If it hasn't been said before, Anthropic should hire this person.

small_model|13 days ago

Cant you just look at the diffs? Not sure the point of using Claude and having to babysit every change it makes, kind of defeats the purpose. Like would you sit watching a Junior devs every keystroke.

matt1398|13 days ago

I don't sit there watching every session either—that's definitely not the point.

It's more like standard observability. You don't watch your server logs all day, but when an error spikes, you need deep tracing to find out why.

I use this when the agent gets stuck on a simple task or the context window fills up way faster than expected. The tool lets me "drill down" into the tool outputs and execution tree to see exactly where the bad loop started.

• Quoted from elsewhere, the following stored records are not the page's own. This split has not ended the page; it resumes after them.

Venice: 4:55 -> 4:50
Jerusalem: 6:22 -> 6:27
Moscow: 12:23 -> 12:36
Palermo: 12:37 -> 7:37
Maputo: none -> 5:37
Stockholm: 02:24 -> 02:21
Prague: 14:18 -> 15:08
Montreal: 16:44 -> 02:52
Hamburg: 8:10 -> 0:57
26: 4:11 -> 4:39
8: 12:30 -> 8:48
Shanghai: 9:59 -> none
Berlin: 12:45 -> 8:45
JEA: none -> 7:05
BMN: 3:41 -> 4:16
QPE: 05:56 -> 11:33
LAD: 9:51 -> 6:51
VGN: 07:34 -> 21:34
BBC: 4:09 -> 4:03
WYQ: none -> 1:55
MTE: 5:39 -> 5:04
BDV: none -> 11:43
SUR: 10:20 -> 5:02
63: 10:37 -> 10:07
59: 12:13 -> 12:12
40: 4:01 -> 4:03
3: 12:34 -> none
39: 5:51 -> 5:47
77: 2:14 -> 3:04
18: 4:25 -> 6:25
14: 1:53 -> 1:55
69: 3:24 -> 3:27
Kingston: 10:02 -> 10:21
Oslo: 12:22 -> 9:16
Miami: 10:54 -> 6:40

If you're running multiple parallel sessions across different terminal tabs, trying to grep through raw logs to find a specific failure is a massive productivity sink. This is for when things go sideways and you need to solve it in seconds, not for babysitting every keystroke.

Grimblewald|13 days ago

Depends on the work you're doing. Cookie cutter / derivative work like I do for some hobby projects? Sure, it can near full auto it. More abstract or cutting edge stuff like in academic research enviornments? It needs correction at just about every step. Your workflow sounds like it deals with the former, which is fine, but that isn't everyone.

UqWBcuFx6NV4r|13 days ago

Nobody said every keystroke. That’s not like for like.